◆ **STATED GOAL A**
In the listing, rewrite the stretch from the line containing "order: Poales" through the line containing "catalogue / barcode: US 365400", replacing "locality" with "site" and keeping everything else the same.

◆ **EXCERPT TO READ**
Re: [PATCH net-next v7 5/5] veth: time-based BQL completion coalescing via... | netdev

Re: [PATCH net-next v7 5/5] veth: time-based BQL completion coalescing via ethtool tx-usecs

From: Simon Schippers <hidden>
Date: 2026-06-30 19:07:31
Also in: bpf, lkml

On 6/30/26 16:00, Jonas Köppeler wrote:

On 6/13/26 4:14 PM, Simon Schippers wrote:

quoted

On 6/12/26 10:35, hawk@kernel.org wrote:

quoted

From: Simon Schippers <redacted>

Per-packet BQL completion forces DQL to converge on limit=2, causing
excessive NAPI scheduling overhead and qdisc requeues.

[Records excerpted from a collection]
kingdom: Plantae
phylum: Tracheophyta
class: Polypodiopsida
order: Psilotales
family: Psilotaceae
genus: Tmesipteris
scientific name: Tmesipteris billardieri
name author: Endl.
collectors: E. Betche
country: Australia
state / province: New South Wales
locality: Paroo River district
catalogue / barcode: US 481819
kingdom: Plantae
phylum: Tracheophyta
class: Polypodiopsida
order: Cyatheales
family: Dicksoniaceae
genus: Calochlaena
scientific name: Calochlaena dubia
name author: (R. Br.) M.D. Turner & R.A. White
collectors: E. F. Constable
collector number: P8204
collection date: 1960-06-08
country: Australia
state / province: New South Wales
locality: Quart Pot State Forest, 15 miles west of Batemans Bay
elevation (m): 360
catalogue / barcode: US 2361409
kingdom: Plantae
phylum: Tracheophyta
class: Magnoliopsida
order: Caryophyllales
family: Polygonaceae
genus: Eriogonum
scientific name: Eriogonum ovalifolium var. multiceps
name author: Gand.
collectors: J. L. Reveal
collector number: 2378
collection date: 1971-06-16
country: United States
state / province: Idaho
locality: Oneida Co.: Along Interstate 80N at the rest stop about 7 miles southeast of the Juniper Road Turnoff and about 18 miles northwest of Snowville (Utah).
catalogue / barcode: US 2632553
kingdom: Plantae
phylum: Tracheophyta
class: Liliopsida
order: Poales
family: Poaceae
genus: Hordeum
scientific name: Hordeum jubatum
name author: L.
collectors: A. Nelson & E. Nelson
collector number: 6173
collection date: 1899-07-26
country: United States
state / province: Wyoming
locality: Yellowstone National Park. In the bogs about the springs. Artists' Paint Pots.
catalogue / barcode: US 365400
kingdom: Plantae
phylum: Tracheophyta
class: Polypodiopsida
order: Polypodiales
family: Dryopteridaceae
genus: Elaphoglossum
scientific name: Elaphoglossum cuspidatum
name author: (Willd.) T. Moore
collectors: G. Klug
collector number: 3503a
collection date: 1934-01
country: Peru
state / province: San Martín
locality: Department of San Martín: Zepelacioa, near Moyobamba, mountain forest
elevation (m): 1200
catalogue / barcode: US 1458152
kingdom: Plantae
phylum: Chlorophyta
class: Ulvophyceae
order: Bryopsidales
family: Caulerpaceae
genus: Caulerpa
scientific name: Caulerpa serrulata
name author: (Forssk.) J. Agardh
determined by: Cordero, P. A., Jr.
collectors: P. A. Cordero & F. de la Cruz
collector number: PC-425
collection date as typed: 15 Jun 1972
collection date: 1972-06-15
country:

◆ **STATED GOAL B**
Print the stretch of the veth patch thread from "On 6/13/26 4:14" through "and qdisc requeues." word for word.

◆ **FULL ANSWER A**
order: Poales
family: Poaceae
genus: Hordeum
scientific name: Hordeum jubatum
name author: L.
collectors: A. Nelson & E. Nelson
collector number: 6173
collection date: 1899-07-26
country: United States
state / province: Wyoming
site: Yellowstone National Park. In the bogs about the springs. Artists' Paint Pots.
catalogue / barcode: US 365400

◆ **FULL ANSWER B**
On 6/13/26 4:14 PM, Simon Schippers wrote:

quoted

On 6/12/26 10:35, hawk@kernel.org wrote:

quoted

From: Simon Schippers <redacted>

Per-packet BQL completion forces DQL to converge on limit=2, causing
excessive NAPI scheduling overhead and qdisc requeues.